C'est une enquête qui ne devrait pas redorer le blason de l'armée américaine. Le 27 août, The New Yorker a publié une enquête sur le «massacre de Haditha» commis il y a près de 19 ans. «Lorsque les Marines américains ont tué 24 personnes dans une ville irakienne, ils ont également filmé les conséquences de leurs actes. Pendant des années, l'armée a tenté de cacher ces photos au public», résume froidement le magazine.
Tout commence le 19 novembre 2005, lorsqu'une patrouille de Marines (USMC) embarquée dans quatre Humvees heurte un engin explosif sur la route de la ville de Haditha, dans le nord-ouest de l'Irak. «L'explosion a tué un Marine, le caporal Miguel Terrazas, et en a blessé deux autres», rapporte The New Yorker.
Dans la foulée de cette explosion, le groupe de soldats abat 24 personnes, hommes, femmes et enfants. «Près du lieu de l’explosion, ils ont abattu cinq hommes qui se rendaient en voiture dans une université de Bagdad», relate le média américain. Puis, les militaires entrent dans trois habitations dont ils tuent les occupants. «Les Marines ont affirmé plus tard qu’ils combattaient des insurgés ce jour-là, mais les morts étaient tous des civils», souligne le magazine.
Détails sordides, les Marines envoyés quelques heures plus tard pour transporter les corps vers une morgue locale ont numéroté au feutre rouge les cadavres semés par leur unité. La plus jeune des victimes, Ayesha Younis Salim, trois ans, porte le numéro 12 griffonné sur la joue droite. Abattue d'une balle en pleine tête, sa sœur de cinq ans, Zainab, porte quant à elle le numéro 11 dans son dos. Des clichés macabres réalisés par les caporaux Ryan Briones et Andrew Wright.

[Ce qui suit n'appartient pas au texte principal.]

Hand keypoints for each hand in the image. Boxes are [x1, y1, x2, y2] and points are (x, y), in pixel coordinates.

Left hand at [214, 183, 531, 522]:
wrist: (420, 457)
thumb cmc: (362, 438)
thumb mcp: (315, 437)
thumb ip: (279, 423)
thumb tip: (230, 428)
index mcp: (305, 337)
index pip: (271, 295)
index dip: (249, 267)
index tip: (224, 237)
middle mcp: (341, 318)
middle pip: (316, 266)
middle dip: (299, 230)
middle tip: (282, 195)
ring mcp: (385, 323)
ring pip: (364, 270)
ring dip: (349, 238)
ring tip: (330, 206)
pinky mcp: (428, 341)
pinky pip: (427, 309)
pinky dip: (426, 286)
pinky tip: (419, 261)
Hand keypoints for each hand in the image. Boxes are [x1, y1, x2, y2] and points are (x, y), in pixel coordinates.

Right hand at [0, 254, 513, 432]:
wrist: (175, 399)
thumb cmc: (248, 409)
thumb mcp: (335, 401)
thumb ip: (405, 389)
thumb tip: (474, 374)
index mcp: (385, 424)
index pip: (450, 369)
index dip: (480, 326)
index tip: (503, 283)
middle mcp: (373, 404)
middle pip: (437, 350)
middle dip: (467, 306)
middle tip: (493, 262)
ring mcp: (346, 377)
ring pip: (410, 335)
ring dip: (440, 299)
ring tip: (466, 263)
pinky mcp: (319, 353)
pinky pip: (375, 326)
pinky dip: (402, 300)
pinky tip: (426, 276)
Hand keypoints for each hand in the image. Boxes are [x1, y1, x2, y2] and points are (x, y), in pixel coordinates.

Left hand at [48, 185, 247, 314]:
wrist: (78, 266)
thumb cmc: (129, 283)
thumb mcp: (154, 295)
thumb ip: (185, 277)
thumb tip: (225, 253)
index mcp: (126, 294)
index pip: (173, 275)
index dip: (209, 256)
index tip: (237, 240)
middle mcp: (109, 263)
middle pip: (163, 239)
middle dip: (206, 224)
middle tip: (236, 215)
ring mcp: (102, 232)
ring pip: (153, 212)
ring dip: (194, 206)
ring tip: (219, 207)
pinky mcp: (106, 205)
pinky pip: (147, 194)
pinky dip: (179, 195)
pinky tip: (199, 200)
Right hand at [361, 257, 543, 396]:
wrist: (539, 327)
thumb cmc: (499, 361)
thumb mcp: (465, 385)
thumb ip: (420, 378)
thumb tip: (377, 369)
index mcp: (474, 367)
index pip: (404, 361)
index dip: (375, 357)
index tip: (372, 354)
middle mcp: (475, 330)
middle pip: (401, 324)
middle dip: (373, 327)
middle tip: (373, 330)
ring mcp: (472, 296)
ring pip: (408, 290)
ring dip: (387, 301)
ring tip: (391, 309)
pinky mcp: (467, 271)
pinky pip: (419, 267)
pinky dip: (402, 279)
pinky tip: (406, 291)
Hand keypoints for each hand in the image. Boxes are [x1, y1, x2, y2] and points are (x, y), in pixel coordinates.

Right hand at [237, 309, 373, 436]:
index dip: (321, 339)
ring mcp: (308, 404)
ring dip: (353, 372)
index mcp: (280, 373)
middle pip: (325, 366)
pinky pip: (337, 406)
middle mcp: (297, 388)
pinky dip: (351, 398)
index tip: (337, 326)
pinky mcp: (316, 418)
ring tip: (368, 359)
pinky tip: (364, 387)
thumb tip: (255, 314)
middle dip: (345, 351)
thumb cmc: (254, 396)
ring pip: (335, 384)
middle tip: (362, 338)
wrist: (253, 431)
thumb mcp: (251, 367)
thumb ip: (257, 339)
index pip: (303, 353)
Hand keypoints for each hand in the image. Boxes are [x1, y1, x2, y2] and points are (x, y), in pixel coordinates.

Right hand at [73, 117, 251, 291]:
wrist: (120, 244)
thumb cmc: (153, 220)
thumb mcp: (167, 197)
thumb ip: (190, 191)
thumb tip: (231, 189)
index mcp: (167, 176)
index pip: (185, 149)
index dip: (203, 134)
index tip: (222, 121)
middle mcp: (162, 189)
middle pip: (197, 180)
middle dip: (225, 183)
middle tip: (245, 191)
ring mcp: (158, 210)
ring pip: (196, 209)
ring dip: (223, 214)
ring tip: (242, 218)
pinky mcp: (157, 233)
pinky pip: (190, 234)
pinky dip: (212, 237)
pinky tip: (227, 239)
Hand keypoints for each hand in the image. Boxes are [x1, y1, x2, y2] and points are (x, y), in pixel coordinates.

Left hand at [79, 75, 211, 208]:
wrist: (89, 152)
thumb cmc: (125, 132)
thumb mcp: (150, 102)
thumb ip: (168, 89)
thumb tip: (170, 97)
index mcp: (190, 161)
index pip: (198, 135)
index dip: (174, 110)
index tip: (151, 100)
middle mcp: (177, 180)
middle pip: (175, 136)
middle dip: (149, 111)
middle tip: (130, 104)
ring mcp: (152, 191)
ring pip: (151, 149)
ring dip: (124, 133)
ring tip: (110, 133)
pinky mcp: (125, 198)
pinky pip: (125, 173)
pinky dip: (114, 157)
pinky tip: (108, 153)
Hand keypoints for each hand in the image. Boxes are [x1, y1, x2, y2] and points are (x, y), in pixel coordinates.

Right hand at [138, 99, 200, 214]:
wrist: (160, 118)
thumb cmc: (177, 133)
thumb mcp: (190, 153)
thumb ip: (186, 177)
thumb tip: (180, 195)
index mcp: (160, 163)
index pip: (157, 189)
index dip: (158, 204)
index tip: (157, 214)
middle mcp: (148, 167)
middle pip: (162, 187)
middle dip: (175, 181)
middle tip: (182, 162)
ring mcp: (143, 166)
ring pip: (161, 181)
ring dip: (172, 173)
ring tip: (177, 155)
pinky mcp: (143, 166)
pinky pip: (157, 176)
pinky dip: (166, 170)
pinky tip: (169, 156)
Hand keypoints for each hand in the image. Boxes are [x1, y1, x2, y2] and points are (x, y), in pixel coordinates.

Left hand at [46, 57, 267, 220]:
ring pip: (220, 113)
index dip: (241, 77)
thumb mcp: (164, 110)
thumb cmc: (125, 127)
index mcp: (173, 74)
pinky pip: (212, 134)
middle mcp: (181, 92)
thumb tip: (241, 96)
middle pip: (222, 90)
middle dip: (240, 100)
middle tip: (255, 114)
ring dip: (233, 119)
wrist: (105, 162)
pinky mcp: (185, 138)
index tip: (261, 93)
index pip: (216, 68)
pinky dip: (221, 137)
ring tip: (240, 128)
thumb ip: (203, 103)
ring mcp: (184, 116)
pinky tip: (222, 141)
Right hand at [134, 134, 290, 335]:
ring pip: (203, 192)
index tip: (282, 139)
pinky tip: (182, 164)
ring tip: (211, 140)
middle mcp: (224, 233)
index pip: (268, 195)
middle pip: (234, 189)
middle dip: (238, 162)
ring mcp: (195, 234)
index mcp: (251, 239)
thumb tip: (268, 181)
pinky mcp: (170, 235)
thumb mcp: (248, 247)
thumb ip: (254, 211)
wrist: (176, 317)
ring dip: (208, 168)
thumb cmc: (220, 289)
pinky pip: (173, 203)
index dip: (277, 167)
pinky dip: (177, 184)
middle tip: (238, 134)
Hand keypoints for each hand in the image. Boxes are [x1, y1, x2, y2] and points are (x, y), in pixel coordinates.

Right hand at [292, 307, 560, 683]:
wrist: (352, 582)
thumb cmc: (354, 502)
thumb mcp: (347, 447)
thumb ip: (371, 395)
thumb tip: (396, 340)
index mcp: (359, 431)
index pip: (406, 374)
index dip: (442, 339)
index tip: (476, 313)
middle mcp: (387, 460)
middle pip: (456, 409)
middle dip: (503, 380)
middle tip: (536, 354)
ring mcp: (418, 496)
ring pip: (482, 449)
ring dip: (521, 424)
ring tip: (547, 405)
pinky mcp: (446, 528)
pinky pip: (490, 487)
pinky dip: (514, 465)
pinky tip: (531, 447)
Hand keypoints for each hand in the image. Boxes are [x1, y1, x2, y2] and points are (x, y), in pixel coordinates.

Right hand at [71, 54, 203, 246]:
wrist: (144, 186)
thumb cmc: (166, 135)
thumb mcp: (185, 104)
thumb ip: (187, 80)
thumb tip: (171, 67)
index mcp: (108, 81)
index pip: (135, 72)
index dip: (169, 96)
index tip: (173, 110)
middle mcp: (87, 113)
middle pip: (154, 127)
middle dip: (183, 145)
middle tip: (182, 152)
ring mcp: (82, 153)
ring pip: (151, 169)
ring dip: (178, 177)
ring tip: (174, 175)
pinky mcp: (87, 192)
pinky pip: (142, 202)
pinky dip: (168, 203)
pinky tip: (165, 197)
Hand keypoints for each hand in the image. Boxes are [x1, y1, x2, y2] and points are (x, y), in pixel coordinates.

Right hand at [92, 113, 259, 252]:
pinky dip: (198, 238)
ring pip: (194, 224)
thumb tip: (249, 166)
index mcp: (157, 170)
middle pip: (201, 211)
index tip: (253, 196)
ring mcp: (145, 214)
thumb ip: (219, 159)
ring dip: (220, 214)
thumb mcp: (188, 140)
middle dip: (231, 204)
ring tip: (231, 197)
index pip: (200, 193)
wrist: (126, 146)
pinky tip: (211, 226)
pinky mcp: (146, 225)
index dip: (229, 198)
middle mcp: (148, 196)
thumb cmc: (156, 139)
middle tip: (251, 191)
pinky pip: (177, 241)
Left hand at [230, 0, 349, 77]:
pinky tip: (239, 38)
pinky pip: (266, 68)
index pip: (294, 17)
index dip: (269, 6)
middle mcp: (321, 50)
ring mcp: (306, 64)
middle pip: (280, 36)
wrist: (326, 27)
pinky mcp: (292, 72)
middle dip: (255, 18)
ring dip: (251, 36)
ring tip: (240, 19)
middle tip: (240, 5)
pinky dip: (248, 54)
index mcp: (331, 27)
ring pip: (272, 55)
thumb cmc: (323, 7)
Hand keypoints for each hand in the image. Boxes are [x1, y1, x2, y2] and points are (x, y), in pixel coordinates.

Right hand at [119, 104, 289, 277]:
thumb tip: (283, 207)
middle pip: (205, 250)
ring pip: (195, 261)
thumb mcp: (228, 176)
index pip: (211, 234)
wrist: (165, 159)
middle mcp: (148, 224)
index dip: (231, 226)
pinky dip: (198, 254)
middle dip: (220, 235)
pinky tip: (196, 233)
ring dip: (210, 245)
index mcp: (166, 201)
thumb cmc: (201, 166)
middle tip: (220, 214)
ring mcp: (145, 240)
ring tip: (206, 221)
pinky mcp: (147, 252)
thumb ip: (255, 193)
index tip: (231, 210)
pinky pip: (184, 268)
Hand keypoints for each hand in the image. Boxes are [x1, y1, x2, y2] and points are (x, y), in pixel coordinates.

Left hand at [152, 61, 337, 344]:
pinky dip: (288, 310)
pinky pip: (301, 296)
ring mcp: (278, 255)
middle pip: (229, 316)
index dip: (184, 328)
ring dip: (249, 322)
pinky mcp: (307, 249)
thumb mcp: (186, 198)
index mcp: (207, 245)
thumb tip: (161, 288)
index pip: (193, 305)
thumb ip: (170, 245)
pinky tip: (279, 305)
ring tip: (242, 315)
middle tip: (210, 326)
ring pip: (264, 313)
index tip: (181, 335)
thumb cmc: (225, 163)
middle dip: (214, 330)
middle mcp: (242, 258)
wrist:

Ces photos «choquantes [...] montrent des hommes, des femmes et de jeunes enfants sans défense, dont beaucoup ont reçu une balle dans la tête à une distance relativement proche», commente le New Yorker.
USMC : lorsqu'un officier se «vante» d'avoir étouffé le scandale
Quatre Marines ont été accusés d'avoir participé à ce massacre, avant que les poursuites ne soient abandonnées. En raison de la fin de la guerre civile irakienne durant la décennie 2010 et du début du retrait américain, l'affaire n'est plus médiatisée, déplore le New Yorker.
Le média souligne que le général Michael Hagee, qui était le commandant du corps des Marines à l'époque des faits, «s'est vanté» d'avoir gardé secrètes les photos. «La presse ne les a jamais reçues, contrairement à Abou Ghraib», aurait-il ainsi déclaré lors d'une interview en 2014, en référence au scandale qu'avait provoqué la publication en 2004 de photos de sévices infligés à des prisonniers irakiens par des soldats américains et des agents de la CIA.
Alors que l'armée américaine refusait de fournir les documents prouvant les atrocités commises, l'équipe du New Yorker est directement allée en Irak pour rencontrer la famille des victimes et obtenir les clichés en question. Le dossier du média américain a donc finalement réussi à publier les photos du massacre de Haditha.
L'intervention américaine en Irak remonte à 2003, lorsque les États-Unis ont accusé à tort le gouvernement de Saddam Hussein d'être en possession d'armes de destruction massive. Cette décision s'est faite sans l'aval des Nations unies. La Chine, la Russie, la France et l'Allemagne s'étaient notamment opposées au projet militaire de Washington.
L'arrivée en Irak des troupes de Washington et de ses alliés avait entraîné la chute du gouvernement de Saddam Hussein et plongé le pays dans une guerre civile aux multiples ramifications opposant la communauté chiite à la communauté sunnite et laissant le champ libre à l'arrivée de l'État islamique.